What you have to do
Copy the passage below about Hamas and the Gaza calm word for word, from "OK, it’s not" to "a year ago.".

Passage shown
══════

But Hamas also admitted that there are some units in the Strip which don’t obey their rule and may still attempt to shoot – and so it decided not to take any chances and deployed hundreds of its people along the border fence and in “traditional” launching sites, to enforce the new policy of not upsetting Israel.

OK, it’s not Isaiah, but it might be the next best thing: faced with a double barrel, one Egyptian, the other Israeli, Hamas has, at last, come to its senses, at least temporarily.

Since the weekend, Egypt and the UN have been serving as go betweens, passing messages between Israel and the Hamas, according to a source inside the Hamas.

“Israel told us it wants the calm to continue, but added that there would be a response to every single attack from Gaza,” the source continued, adding that Israel has threatened a more aggressive response than before, should the sporadic rocket launches continue, and said attack would focus on the Hamas government.

Hamas responded by clarifying that it was doing its best to enforce the calm reached following operation Pillar of Defense, a little over a year ago.

══════

Data for review
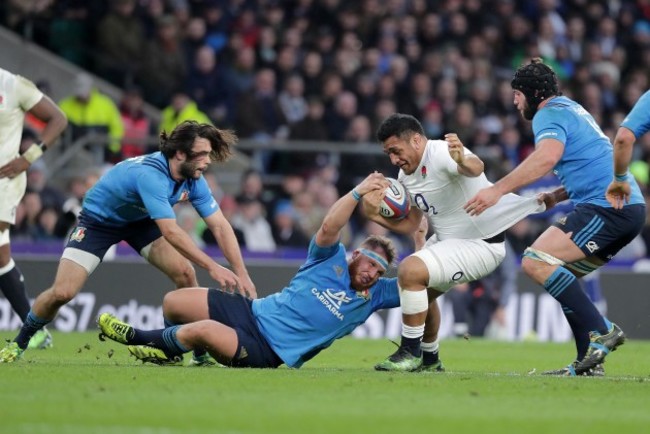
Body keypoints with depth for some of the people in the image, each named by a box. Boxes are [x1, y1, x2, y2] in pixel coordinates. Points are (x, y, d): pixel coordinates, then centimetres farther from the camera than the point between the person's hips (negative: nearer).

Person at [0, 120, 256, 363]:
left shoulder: (194, 179, -18)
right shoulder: (150, 175, -40)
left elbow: (220, 226, -15)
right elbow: (171, 233, -47)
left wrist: (242, 274, -24)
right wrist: (212, 267, -48)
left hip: (139, 221, 6)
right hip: (98, 220, -6)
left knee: (185, 274, -15)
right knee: (62, 292, -16)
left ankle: (201, 350, -1)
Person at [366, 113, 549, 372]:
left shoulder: (442, 154, -26)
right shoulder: (406, 175, 3)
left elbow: (476, 167, -48)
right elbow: (411, 224, 10)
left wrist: (464, 162, -73)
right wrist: (377, 216, -7)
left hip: (480, 244, -11)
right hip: (446, 240, 11)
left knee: (410, 270, -26)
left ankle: (410, 353, -14)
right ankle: (429, 358, 47)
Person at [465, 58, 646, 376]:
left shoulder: (550, 114, -4)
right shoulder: (573, 110, 27)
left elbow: (547, 156, -25)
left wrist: (498, 190, -27)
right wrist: (556, 196, 23)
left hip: (606, 206, -10)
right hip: (631, 206, 10)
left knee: (536, 262, -16)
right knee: (560, 277, 15)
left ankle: (600, 331, -20)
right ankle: (588, 362, 8)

══════

Response area
OK, it’s not Isaiah, but it might be the next best thing: faced with a double barrel, one Egyptian, the other Israeli, Hamas has, at last, come to its senses, at least temporarily.

Since the weekend, Egypt and the UN have been serving as go betweens, passing messages between Israel and the Hamas, according to a source inside the Hamas.

“Israel told us it wants the calm to continue, but added that there would be a response to every single attack from Gaza,” the source continued, adding that Israel has threatened a more aggressive response than before, should the sporadic rocket launches continue, and said attack would focus on the Hamas government.

Hamas responded by clarifying that it was doing its best to enforce the calm reached following operation Pillar of Defense, a little over a year ago.